So answer me this -would you write a book only to give away virtually all your rights, including your copyright, use of your name, and ability to sign other contracts for fear of being “in conflict,” control over your own publicity for a mere $250? And more importantly, would you be willing to incur a $50,000 penalty if you admit to working with this someone who offered you this book deal?
Well then you’d be saying no to James Frey’s latest dalliance with gasbaggery. Yes, that James Frey is trekking around the country stumping his self-aggrandizement by asking students in MFA programs if they’d like to make him famous. I guess being infamous has gotten tedious, and he says achingly disturbing comments like, “I should have never fucking apologized to Oprah,” while wandering around the classrooms in his stocking feet.
In return for a chance at immortality, students/authors allow Frey to
review rip them off by having them sign contracts that force them to give up their rights for a pittance. What hurts the heart is that he’s getting takers; so desperate are they to be published.

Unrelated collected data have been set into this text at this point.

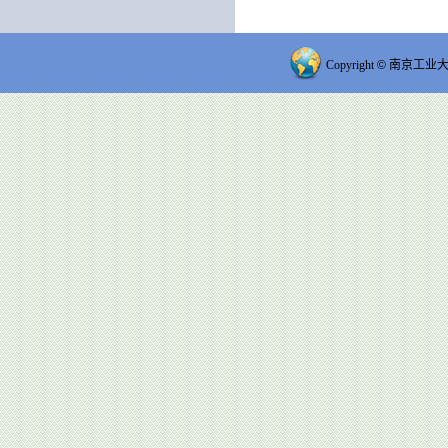
Copyright
©
南京工业大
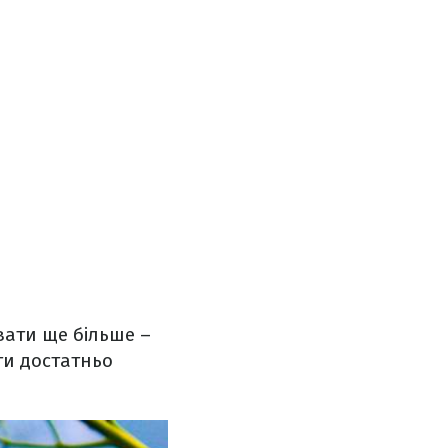
вати ще більше –
ти достатньо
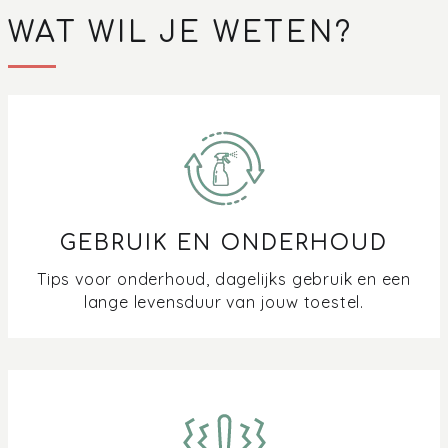
WAT WIL JE WETEN?
GEBRUIK EN ONDERHOUD
Tips voor onderhoud, dagelijks gebruik en een
lange levensduur van jouw toestel.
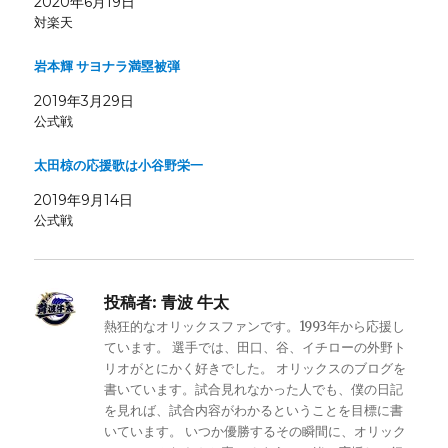
2020年6月19日
対楽天
岩本輝 サヨナラ満塁被弾
2019年3月29日
公式戦
太田椋の応援歌は小谷野栄一
2019年9月14日
公式戦
投稿者:
青波 牛太
熱狂的なオリックスファンです。1993年から応援し
ています。 選手では、田口、谷、イチローの外野ト
リオがとにかく好きでした。 オリックスのブログを
書いています。試合見れなかった人でも、僕の日記
を見れば、試合内容がわかるということを目標に書
いています。 いつか優勝するその瞬間に、オリック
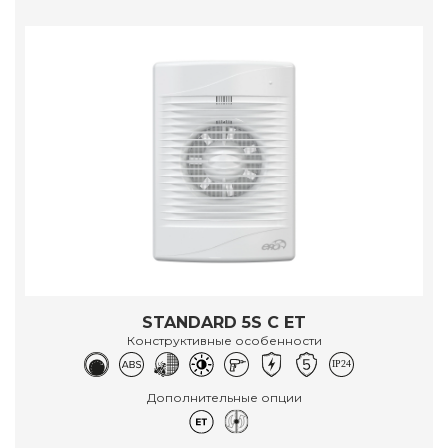
STANDARD 5S C ET
Конструктивные особенности
Дополнительные опции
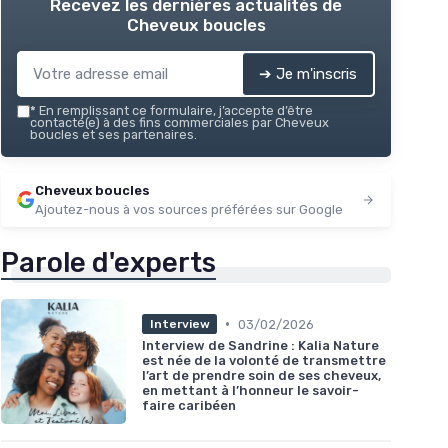
Recevez les dernières actualités de
Cheveux boucles
➔ Je m'inscris
*
En remplissant ce formulaire, j’accepte d’être
contacté(e) à des fins commerciales par Cheveux
boucles et ses partenaires.
Cheveux boucles
Ajoutez-nous à vos sources préférées sur Google
Parole d'experts
•
03/02/2026
Interview
Interview de Sandrine : Kalia Nature
est née de la volonté de transmettre
l’art de prendre soin de ses cheveux,
en mettant à l’honneur le savoir-
faire caribéen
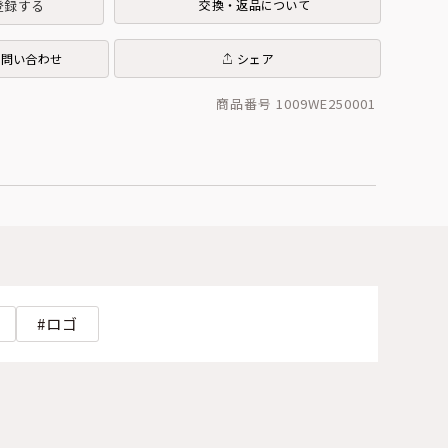
登録する
交換・返品について
お問い合わせ
シェア
商品番号 1009WE250001
ロゴ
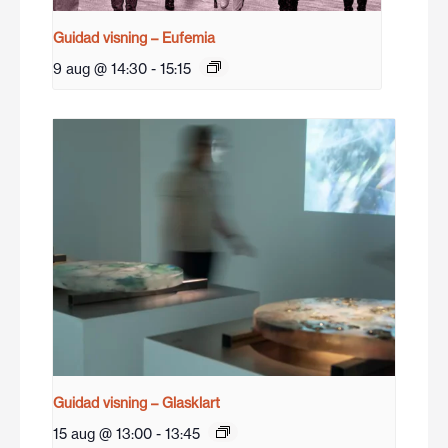
Guidad visning – Eufemia
9 aug @ 14:30
-
15:15
Guidad visning – Glasklart
15 aug @ 13:00
-
13:45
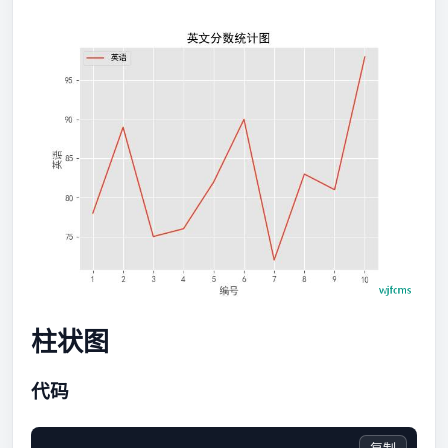
柱状图
代码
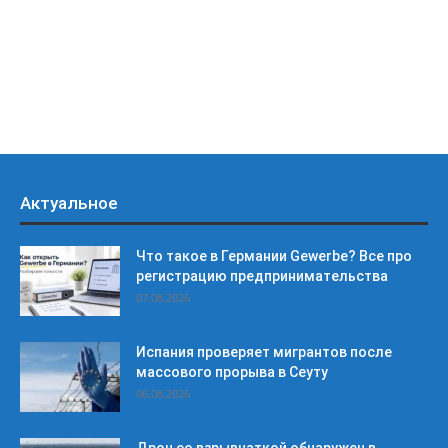
Актуальное
Что такое в Германии Gewerbe? Все про
регистрацию предпринимательства
07.08.2026
Испания проверяет мигрантов после
массового прорыва в Сеуту
06.08.2026
Дрон со взрывчаткой обнаружен в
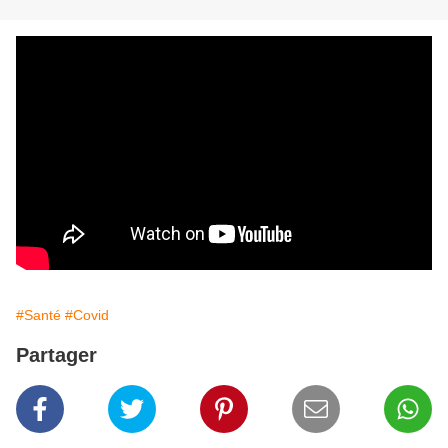
#Santé
#Covid
Partager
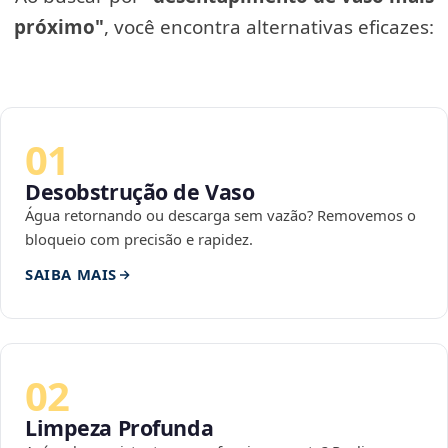
próximo"
, você encontra alternativas eficazes:
01
Desobstrução de Vaso
Água retornando ou descarga sem vazão? Removemos o
bloqueio com precisão e rapidez.
SAIBA MAIS
02
Limpeza Profunda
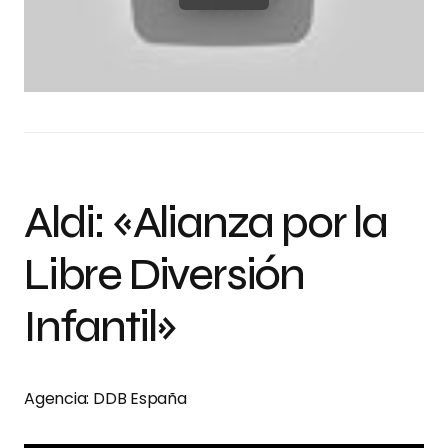
Aldi: «Alianza por la
Libre Diversión
Infantil»
Agencia: DDB España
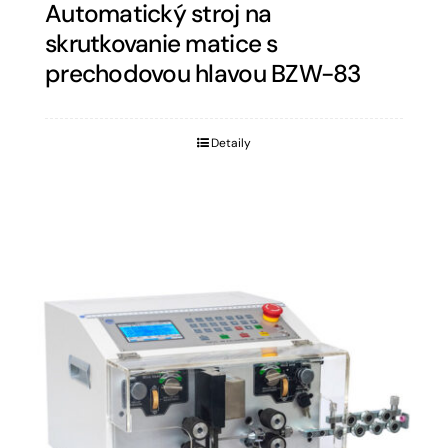
Automatický stroj na
skrutkovanie matice s
prechodovou hlavou BZW-83
Detaily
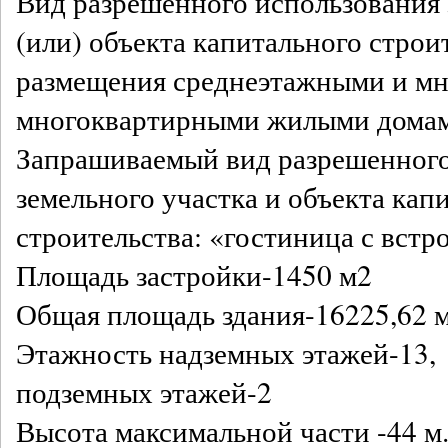
Вид разрешенного использования 
(или) объекта капитального строи
размещения среднеэтажными и м
многоквартирными жилыми дом
Запрашиваемый вид разрешенного
земельного участка и объекта кап
строительства: «гостиница с встр
Площадь застройки-1450 м2
Общая площадь здания-16225,62 
Этажность надземных этажей-13,
подземных этажей-2
Высота максимальной части -44 м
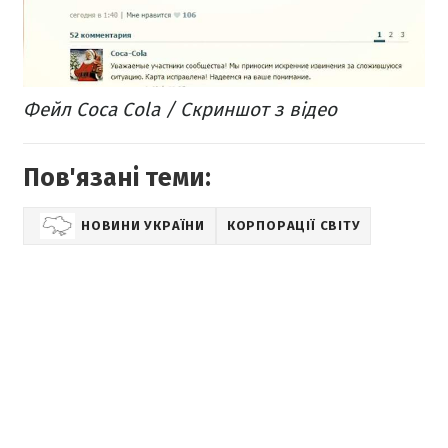
Фейл Coca Cola / Скриншот з відео
Пов'язані теми:
НОВИНИ УКРАЇНИ
КОРПОРАЦІЇ СВІТУ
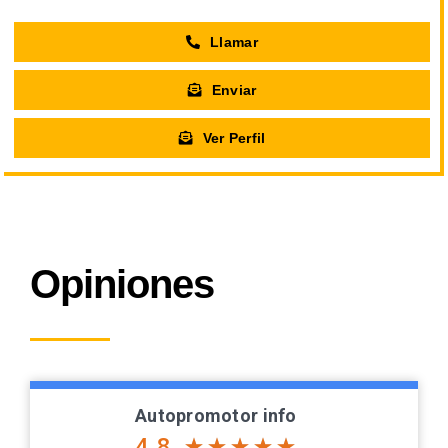
Llamar
Enviar
Ver Perfil
Opiniones
Autopromotor info
4.8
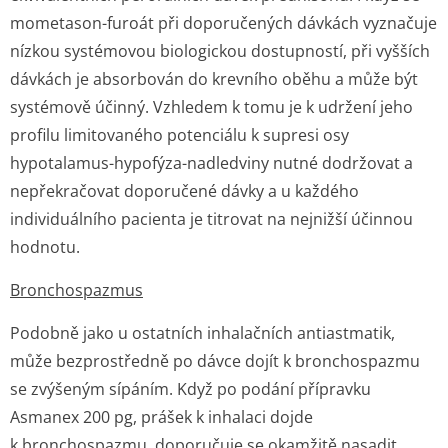
mometason-furoát při doporučených dávkách vyznačuje
nízkou systémovou biologickou dostupností, při vyšších
dávkách je absorbován do krevního oběhu a může být
systémově účinný. Vzhledem k tomu je k udržení jeho
profilu limitovaného potenciálu k supresi osy
hypotalamus-hypofýza-nadledviny nutné dodržovat a
nepřekračovat doporučené dávky a u každého
individuálního pacienta je titrovat na nejnižší účinnou
hodnotu.
Bronchospazmus
Podobně jako u ostatních inhalačních antiastmatik,
může bezprostředně po dávce dojít k bronchospazmu
se zvýšeným sípáním. Když po podání přípravku
Asmanex 200 pg, prášek k inhalaci dojde
k bronchospazmu, doporučuje se okamžitě nasadit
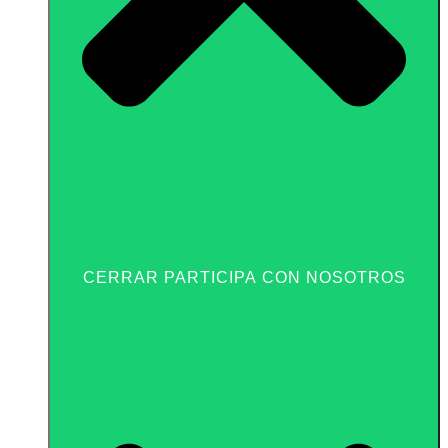
CERRAR PARTICIPA CON NOSOTROS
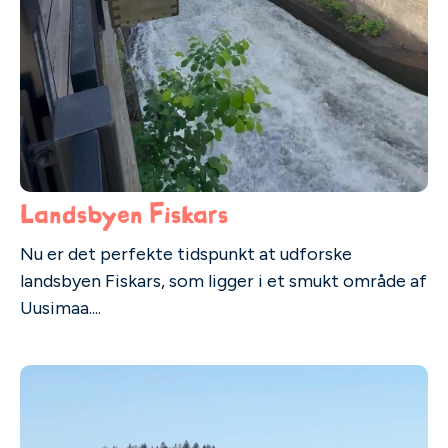
Landsbyen Fiskars
Nu er det perfekte tidspunkt at udforske
landsbyen Fiskars, som ligger i et smukt område af
Uusimaa....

There are a lot of eloquent blog posts that detail Frey’s horrible contract and his ability to be little more than spittle from a diseased aardvark. But one thing I hope you take away from this is that publishing deals have to be right for everyone. Allowing someone to steal your work and take away all your rights and control isn’t an opportunity – it’s abject insanity.
You can’t use this as a publishing credit because, hello, does anyone believe that Frey will give anyone their due by using the author’s real name? Not in this lifetime. He wants all the glory for himself, which is ironic considering that he’s known for being a liar and costing people millions in lawsuits.
Don’t you think it’s right to honor your hard work, your imagination, your talent by putting your story into the hands of those who will pay YOU, distribute YOU, market and promote YOU? This isn’t a stepping stone, it’s a brick wall. And it has only one direction – straight into a brick wall. You write not for the purpose of making someone else rich off your hard work. You deserve full credit and all the compensatory benefits of having belched out a great book. Isn’t the world tired of this weasel yet? The naivete scares the ever-livin’ stuffing outta me.
Note to self: get thee to the MFA programs and hand out copies of The Writer’s Essential Tackle Box because these folks need to learn the publishing business.